● **What is required**:
Would you retype exactly the lines from the one containing "décembre 2023" through the last line of the records below, and nothing else?

● **Working data**:

· · · · · · ·

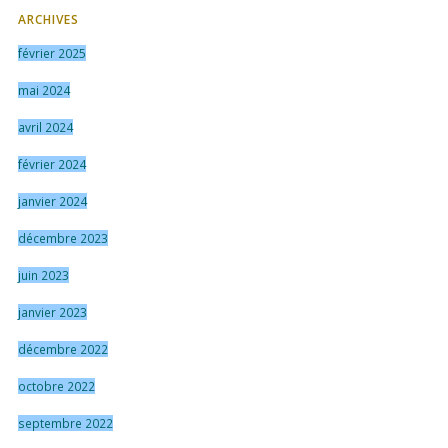
ARCHIVES
février 2025
mai 2024
avril 2024
février 2024
janvier 2024
décembre 2023
juin 2023
janvier 2023
décembre 2022
octobre 2022
septembre 2022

· · · · · · ·

● **Finished task**:
décembre 2023
juin 2023
janvier 2023
décembre 2022
octobre 2022
septembre 2022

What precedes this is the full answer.